Mais le gouvernement dévia (page 103) trop souvent de cette ligne prudente de conduite, et crut pouvoir se passer de la coopération des chambres et successivement des arrêtés ou quelquefois de simples ordres du cabinet, qui furent stigmatisés, comme des actes de despotisme tendant à enchaîner la liberté des citoyens.

Dans ce nombre furent rangés les arrêtés du 16 novembre 1814 abolissant le jugement par jury et restreignant la publicité des audiences des tribunaux, celui du 20 avril 1815 tendant à entraver la liberté de la presse. Pour donner une idée de la sévérité de ce dernier arrêté, il suffit de dire que toutes les personnes, déclarées coupables de certaines offenses spécifiées, pouvaient être punies selon la gravité des cas, soit d'une exposition au pilori de une à six heures, de la dégradation civique, de la marque ou d'un emprisonnement d'un à six ans, et enfin de 100 à 10,000 florins d'amende. L'effet de cet arrêté rigoureux fondé sur une loi organique de l'empire devait être borné à une année et tomber par la promulgation de la loi fondamentale avec laquelle il était en opposition directe. En outre, ces peines n'étaient pas infligées par le jury, mais par une sentence que rendait une cour spéciale extraordinaire, composée de neuf juges. Ce tribunal fut aboli par la suite, mais l'arrêté, maintenu en ce qui avait rapport à la pénalité, était applicable, par le fiat d'un président et de quatre conseillers, tous révocables par la (page 104) volonté ministérielle ; car le gouvernement remit jusqu'à sa dernière heure l'accomplissement de l'article 186 de la loi fondamentale qui garantissait l'inamovibilité des juges.

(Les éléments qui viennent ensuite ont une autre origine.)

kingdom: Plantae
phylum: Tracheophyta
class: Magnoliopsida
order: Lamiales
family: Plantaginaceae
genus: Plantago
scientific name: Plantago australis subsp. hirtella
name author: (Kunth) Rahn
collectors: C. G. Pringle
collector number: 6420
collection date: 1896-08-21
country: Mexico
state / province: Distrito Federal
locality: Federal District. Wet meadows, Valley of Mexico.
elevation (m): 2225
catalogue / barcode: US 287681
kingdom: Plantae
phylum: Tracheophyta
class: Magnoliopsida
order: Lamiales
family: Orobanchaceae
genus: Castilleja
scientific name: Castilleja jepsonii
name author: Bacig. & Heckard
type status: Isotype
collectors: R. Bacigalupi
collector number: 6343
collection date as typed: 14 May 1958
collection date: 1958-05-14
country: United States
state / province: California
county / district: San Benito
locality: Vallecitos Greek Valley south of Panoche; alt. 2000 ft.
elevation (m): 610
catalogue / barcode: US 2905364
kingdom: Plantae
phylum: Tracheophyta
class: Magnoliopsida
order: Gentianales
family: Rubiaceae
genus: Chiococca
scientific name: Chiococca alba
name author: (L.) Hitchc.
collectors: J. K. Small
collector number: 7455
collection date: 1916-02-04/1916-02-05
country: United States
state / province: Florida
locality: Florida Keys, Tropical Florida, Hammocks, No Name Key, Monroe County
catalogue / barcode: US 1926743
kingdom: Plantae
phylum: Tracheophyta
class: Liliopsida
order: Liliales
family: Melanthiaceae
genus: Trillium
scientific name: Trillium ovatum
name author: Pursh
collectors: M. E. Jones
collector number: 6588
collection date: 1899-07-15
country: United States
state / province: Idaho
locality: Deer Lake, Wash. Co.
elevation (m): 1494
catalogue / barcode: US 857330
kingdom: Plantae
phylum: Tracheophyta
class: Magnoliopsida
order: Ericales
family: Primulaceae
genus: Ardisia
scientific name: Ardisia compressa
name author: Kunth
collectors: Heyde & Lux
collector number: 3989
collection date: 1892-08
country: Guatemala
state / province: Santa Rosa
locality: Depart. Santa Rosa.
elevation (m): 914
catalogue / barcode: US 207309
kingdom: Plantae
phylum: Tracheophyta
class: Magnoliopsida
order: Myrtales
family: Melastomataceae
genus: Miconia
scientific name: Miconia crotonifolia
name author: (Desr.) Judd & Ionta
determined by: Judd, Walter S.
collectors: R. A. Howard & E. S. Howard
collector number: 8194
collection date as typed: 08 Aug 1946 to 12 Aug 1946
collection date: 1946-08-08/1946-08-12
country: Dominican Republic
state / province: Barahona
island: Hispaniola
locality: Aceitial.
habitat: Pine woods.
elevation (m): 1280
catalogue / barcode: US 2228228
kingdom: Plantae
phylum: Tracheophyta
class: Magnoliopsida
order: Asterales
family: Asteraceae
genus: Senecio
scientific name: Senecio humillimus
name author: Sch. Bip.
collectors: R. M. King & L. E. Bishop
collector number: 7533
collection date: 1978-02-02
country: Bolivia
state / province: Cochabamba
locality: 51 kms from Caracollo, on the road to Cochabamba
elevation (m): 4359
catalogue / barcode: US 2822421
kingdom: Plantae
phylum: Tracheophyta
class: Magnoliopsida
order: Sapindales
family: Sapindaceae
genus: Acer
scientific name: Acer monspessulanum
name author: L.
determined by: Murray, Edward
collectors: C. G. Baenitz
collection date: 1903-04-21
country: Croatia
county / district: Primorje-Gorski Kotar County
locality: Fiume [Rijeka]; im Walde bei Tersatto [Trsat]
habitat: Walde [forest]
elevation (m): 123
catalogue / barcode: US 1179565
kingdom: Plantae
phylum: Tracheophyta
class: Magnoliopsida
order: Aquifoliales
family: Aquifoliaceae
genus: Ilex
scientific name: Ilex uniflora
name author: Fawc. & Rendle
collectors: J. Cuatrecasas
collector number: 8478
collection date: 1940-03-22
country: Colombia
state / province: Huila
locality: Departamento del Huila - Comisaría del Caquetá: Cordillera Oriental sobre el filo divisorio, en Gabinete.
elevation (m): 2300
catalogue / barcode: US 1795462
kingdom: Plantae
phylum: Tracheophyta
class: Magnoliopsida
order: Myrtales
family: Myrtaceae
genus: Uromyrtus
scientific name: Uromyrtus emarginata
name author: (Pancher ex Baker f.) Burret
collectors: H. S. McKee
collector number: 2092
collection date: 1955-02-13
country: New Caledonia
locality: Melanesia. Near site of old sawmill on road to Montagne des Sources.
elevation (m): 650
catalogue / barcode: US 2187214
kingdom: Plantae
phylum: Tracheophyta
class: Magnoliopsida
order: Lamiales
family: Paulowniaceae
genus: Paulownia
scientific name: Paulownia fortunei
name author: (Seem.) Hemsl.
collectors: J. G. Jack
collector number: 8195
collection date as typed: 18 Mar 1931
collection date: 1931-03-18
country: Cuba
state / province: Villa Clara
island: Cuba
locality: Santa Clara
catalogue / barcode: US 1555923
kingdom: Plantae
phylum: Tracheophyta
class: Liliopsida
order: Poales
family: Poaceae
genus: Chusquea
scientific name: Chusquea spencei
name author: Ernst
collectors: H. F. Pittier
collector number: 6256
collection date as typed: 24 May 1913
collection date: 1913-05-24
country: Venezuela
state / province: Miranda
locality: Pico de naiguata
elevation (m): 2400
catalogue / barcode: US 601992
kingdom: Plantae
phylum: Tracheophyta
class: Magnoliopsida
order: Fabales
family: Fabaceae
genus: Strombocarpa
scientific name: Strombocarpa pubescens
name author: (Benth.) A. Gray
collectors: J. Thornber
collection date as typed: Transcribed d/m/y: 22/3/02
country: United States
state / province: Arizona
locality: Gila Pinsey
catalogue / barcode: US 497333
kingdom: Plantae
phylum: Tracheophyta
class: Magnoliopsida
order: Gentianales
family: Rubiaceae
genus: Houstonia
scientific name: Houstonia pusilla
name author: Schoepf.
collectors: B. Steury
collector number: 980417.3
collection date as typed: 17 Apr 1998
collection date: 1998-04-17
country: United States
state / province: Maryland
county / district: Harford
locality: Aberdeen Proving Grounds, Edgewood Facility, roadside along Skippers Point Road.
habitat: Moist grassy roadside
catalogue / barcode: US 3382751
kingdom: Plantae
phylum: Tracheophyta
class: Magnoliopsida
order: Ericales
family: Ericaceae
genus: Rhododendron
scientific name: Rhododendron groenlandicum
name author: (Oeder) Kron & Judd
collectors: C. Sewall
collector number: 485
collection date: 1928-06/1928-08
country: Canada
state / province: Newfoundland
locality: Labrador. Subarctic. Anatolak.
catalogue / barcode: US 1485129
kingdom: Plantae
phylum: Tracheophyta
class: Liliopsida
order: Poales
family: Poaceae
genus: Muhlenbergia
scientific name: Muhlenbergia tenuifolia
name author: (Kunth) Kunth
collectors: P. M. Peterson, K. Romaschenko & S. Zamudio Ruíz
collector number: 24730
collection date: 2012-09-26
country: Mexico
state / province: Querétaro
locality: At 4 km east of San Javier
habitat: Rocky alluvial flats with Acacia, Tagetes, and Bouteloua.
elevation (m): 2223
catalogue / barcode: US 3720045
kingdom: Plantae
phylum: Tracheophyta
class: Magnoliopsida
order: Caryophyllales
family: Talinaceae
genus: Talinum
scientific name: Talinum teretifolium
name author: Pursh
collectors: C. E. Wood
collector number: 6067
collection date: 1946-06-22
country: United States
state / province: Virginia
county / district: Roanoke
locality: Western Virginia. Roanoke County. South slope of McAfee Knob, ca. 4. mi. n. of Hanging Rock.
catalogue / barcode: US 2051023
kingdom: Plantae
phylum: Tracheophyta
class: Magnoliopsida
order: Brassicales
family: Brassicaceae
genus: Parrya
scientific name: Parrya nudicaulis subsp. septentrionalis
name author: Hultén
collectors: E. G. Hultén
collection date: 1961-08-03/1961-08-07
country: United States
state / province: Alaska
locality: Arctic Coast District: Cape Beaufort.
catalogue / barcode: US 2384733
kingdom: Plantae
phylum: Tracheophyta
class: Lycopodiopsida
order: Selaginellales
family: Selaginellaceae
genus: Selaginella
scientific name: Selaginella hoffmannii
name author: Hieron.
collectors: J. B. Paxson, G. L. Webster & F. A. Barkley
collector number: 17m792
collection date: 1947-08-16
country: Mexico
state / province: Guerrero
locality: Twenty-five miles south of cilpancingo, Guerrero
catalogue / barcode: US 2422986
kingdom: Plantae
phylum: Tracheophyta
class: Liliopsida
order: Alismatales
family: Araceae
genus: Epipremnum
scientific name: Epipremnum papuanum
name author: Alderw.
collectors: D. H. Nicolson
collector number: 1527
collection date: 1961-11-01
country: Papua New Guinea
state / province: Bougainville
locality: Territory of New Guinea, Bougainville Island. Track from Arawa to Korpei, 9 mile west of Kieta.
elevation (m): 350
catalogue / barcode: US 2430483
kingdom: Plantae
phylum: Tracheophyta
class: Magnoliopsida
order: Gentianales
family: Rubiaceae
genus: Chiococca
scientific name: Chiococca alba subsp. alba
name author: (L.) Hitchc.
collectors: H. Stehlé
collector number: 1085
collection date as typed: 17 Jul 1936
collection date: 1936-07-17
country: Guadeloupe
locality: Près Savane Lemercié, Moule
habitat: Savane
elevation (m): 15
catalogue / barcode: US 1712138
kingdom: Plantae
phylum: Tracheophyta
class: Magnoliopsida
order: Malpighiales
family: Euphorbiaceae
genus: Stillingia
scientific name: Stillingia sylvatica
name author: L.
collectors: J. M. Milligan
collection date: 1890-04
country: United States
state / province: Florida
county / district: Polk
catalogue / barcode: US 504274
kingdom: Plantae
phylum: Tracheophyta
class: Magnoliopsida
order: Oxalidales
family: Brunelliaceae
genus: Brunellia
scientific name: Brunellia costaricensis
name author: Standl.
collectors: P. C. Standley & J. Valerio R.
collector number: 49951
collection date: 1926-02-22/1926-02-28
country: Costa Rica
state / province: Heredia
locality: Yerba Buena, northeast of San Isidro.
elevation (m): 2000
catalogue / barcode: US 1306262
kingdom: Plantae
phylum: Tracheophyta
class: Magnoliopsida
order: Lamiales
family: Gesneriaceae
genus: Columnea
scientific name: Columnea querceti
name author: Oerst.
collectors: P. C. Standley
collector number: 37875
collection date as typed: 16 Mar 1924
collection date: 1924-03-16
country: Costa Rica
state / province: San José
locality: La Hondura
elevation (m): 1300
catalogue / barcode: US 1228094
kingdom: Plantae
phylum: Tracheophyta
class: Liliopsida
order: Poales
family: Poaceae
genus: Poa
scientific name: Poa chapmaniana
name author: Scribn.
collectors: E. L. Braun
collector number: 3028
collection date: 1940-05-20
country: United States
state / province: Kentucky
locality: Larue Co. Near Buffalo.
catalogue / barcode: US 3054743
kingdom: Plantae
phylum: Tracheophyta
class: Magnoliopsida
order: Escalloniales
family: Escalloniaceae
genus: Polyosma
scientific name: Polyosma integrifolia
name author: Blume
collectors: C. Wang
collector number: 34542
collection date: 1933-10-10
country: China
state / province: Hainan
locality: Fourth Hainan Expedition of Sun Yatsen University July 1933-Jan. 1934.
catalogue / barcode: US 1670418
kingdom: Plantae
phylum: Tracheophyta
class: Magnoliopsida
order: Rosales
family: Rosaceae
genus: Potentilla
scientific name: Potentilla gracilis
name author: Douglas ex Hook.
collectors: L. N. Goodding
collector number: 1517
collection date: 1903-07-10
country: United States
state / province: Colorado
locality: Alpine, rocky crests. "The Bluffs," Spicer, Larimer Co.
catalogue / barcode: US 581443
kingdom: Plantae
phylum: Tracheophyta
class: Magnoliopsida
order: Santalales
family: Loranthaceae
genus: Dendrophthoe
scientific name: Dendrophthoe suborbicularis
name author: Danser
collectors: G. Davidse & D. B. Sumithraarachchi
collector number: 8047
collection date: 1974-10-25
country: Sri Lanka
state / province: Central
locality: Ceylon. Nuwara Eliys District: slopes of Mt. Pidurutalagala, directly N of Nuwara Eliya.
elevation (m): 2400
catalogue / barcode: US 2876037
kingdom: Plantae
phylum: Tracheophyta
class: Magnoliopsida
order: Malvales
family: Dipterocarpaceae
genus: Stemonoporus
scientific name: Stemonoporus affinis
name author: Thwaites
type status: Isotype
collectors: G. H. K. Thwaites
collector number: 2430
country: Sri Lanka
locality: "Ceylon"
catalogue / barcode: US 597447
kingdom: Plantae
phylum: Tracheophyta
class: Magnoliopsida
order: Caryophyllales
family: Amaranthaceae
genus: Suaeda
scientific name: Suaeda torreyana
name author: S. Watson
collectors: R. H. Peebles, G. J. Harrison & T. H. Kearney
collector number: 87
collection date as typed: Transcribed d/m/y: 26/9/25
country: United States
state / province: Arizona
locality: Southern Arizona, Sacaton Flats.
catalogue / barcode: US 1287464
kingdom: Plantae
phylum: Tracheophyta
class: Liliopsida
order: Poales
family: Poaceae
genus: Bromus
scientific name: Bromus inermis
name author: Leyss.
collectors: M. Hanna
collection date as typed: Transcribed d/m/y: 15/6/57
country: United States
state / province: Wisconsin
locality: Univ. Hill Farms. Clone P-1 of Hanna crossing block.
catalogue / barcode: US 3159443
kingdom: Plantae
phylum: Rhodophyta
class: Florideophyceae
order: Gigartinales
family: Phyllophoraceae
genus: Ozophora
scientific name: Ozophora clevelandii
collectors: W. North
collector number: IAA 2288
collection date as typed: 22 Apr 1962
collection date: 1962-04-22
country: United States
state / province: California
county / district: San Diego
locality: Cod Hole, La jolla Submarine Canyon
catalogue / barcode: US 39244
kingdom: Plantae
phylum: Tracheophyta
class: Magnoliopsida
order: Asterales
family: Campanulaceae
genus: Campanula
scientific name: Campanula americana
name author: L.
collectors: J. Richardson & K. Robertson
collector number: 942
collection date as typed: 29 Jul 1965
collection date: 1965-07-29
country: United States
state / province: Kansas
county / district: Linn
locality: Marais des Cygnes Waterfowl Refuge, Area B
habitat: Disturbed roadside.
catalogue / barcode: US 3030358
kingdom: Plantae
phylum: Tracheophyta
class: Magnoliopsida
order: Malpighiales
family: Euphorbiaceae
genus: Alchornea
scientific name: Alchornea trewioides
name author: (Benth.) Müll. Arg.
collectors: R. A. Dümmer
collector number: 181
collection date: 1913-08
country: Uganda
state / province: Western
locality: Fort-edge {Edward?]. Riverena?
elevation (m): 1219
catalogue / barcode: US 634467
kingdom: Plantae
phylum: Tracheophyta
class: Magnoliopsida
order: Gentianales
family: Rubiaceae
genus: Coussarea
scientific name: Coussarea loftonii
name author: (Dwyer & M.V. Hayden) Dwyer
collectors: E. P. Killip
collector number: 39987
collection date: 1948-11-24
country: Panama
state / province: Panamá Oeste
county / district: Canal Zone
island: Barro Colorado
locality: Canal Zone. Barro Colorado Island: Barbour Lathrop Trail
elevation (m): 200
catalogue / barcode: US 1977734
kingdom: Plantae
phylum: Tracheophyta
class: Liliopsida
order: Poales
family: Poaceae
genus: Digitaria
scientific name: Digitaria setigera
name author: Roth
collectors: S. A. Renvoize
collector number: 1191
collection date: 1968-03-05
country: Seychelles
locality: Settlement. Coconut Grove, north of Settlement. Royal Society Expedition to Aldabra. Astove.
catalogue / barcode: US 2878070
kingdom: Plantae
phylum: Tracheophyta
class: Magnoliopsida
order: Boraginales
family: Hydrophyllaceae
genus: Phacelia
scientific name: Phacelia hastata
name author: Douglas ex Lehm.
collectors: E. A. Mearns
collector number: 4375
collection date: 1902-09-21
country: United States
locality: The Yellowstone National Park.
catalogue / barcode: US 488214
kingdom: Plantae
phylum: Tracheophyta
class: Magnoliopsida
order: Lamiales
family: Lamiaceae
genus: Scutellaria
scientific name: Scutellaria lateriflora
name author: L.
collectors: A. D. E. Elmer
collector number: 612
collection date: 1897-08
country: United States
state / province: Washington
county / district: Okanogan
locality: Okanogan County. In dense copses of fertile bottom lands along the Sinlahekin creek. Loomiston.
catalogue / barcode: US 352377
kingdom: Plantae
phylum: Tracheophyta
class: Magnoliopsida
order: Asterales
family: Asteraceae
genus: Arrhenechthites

Ce n'est pas tout : un simple arrêté du 15 septembre 1819 imposa l'usage de la langue hollandaise ; un autre du 25 juin 1825 rendit obligatoire la fréquentation du collège philosophique, et deux autres du 14 juin et du 14 août de la même année supprimant les séminaires catholiques, et forçant la jeunesse du pays à faire son éducation dans l'intérieur, enveloppèrent d'un réseau de vexations l'instruction publique et privée. On peut à ces arrêtés en ajouter quelques autres d'une moindre importance qui, quoique ne présentant pas par eux-mêmes le même caractère d'oppression, partageaient néanmoins avec ceux d'une nature plus odieuse, l'exécration publique. C'est ainsi que tandis que les liens qui unissaient le trône et la nation s'affaiblissaient, l'alliance entre les libéraux et les catholiques devenait plus solide et plus formidable, et préparait le triomphe de la révolution.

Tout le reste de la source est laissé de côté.